任务要求: 判断以下三项说法是否与下面这篇ACPI博客相符,每项答“是”或“否”,并一字不改地引用博客中起决定作用的文字:1. ACPI规范目前由UEFI官网维护。2. 作者打算从两个角度了解ACPI的知识。3. 每个基本的UEFI模块,其入口参数中都包含System Table。
══ 文本段落 ══
任务是完成了,我的好奇心又被勾起来了。准备发挥“格物致知”的信念,把我认为的ACPI各方面的知识,好好地捋一捋。
1 大致规划
这次的ACPI探索的博客,估计会有不少篇章。准备从三个角度来了解ACPI的知识,包括UEFI的角度、操作系统的角度和ACPI规范的角度。
内容的编排不会那么规范,想到哪里就写到哪里,大致的计划如下:
1) UEFI配置表中的ACPI;
2) ACPI规范简介;
3) 使用UEFI Protocol分析AML Code;
4) ShellPkg中的acpiview
5) EDK2中对ACPI的实现
6) 独立于操作系统的ACPICA
7) Windows/Linux下使用ACPI分析工具
8) 其他ACPI相关课题
ACPI作为独立于操作系统的一套底层规范,在现代操作系统中发挥了巨大的作用。目前其规范已经移交给UEFI官网维护,可以在UEFI.org上下载各版本的规范文档。
本篇先借用好友lab-z博客中的方法,通过UEFI配置表,找到ACPI相关的各种表格,博客地址如下:http://www.lab-z.com/studsdt/
2 UEFI Configuration Table(配置表)
UEF Configuration Talbe的指针,包含在System Talbe中。作为UEFI的基础架构,System Table的使用贯穿了UEFI Application和UEFI driver的整个开发阶段。每个基本的UEFI模块,其入口参数中就包含了System Table。
typedef
EFI_STATUS
(EFIAPI *EFI_IMAGE_ENTRY_POINT) (
IN EFI_HANDLE ImageHandle,
IN EFI_SYSTEM_TABLE *SystemTable
);查看下EFI_SYSTEM_TABLE的结构体:(refer to MdePkg\Include\Uefi\UefiSpec.h)
typedef struct {
EFI_TABLE_HEADER Hdr; /// The table header for the EFI System Table.
CHAR16 *FirmwareVendor; /// A pointer to a null terminated string that identifies the vendor
/// that produces the system firmware for the platform.
UINT32 FirmwareRevision; /// A firmware vendor specific value that identifies the revision
/// of the system firmware for the platform.
EFI_HANDLE ConsoleInHandle; /// The handle for the active console input device. This handle must support
/// EFI_SIMPLE_TEXT_INPUT_PROTOCOL and EFI_SIMPLE_TEXT_INPUT_EX_PROTOCOL.
EFI_SIMPLE_TEXT_INPUT_PROTOCOL *ConIn; /// A pointer to the EFI_SIMPLE_TEXT_INPUT_PROTOCOL interface that is
/// associated with ConsoleInHandle.
EFI_HANDLE ConsoleOutHandle; /// The handle for the active console output device.
EFI_SIMPLE_TEXT_OUTPUT_PROTOCOL *ConOut; /// A pointer to the EFI_SIMPLE_TEXT_OUTPUT_PROTOCOL interface
/// that is associated with ConsoleOutHandle.
═══
══ 数据摘录 ══
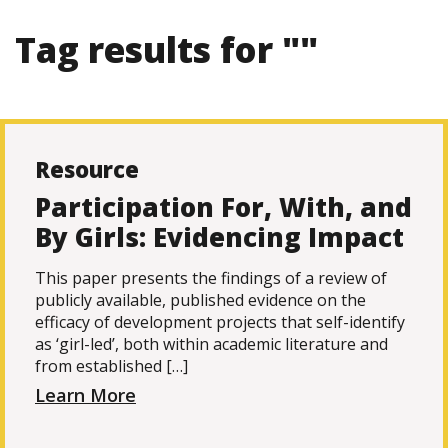
Tag results for ""
Resource
Participation For, With, and
By Girls: Evidencing Impact
This paper presents the findings of a review of
publicly available, published evidence on the
efficacy of development projects that self-identify
as ‘girl-led’, both within academic literature and
from established […]
Learn More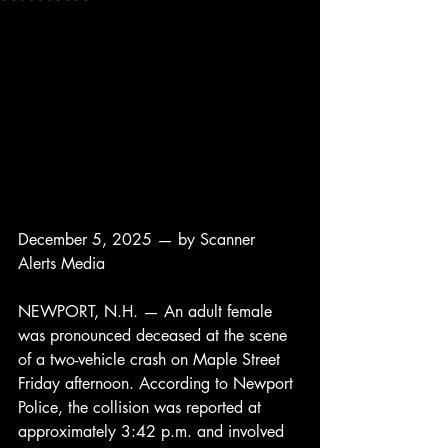
December 5, 2025 — by Scanner 
Alerts Media
NEWPORT, N.H. — An adult female 
was pronounced deceased at the scene 
of a two-vehicle crash on Maple Street 
Friday afternoon. According to Newport 
Police, the collision was reported at 
approximately 3:42 p.m. and involved 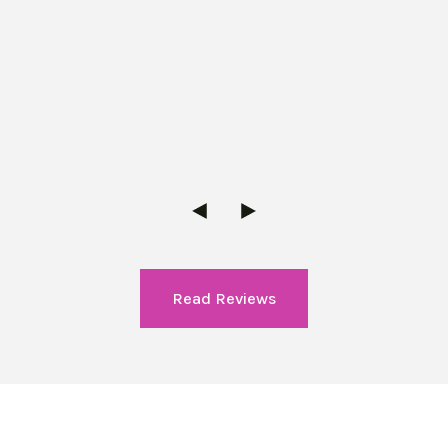
Read Reviews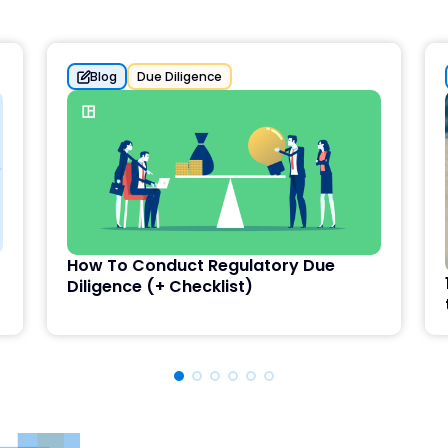
Blog
Due Diligence
How To Conduct Regulatory Due
Diligence (+ Checklist)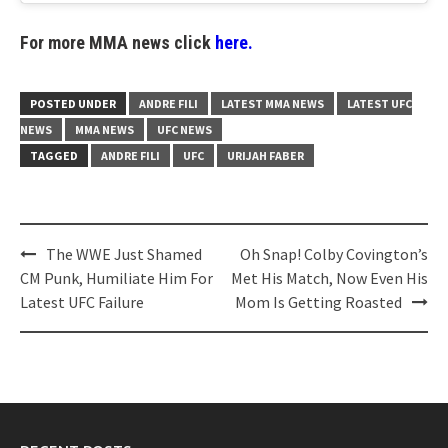
For more MMA news click
here.
POSTED UNDER
ANDRE FILI
LATEST MMA NEWS
LATEST UFC
NEWS
MMA NEWS
UFC NEWS
TAGGED
ANDRE FILI
UFC
URIJAH FABER
Post
The WWE Just Shamed
Oh Snap! Colby Covington’s
navigation
CM Punk, Humiliate Him For
Met His Match, Now Even His
Latest UFC Failure
Mom Is Getting Roasted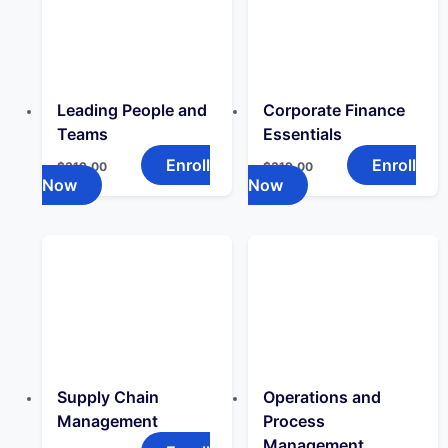
Leading People and
Corporate Finance
Teams
Essentials
Enroll
Enroll
$
319.00
$
319.00
Now
Now
Supply Chain
Operations and
Management
Process
Management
═══
参考答案:
1. 是。“目前其规范已经移交给UEFI官网维护”
2. 否。“准备从三个角度来了解ACPI的知识”
3. 是。“每个基本的UEFI模块,其入口参数中就包含了System Table。”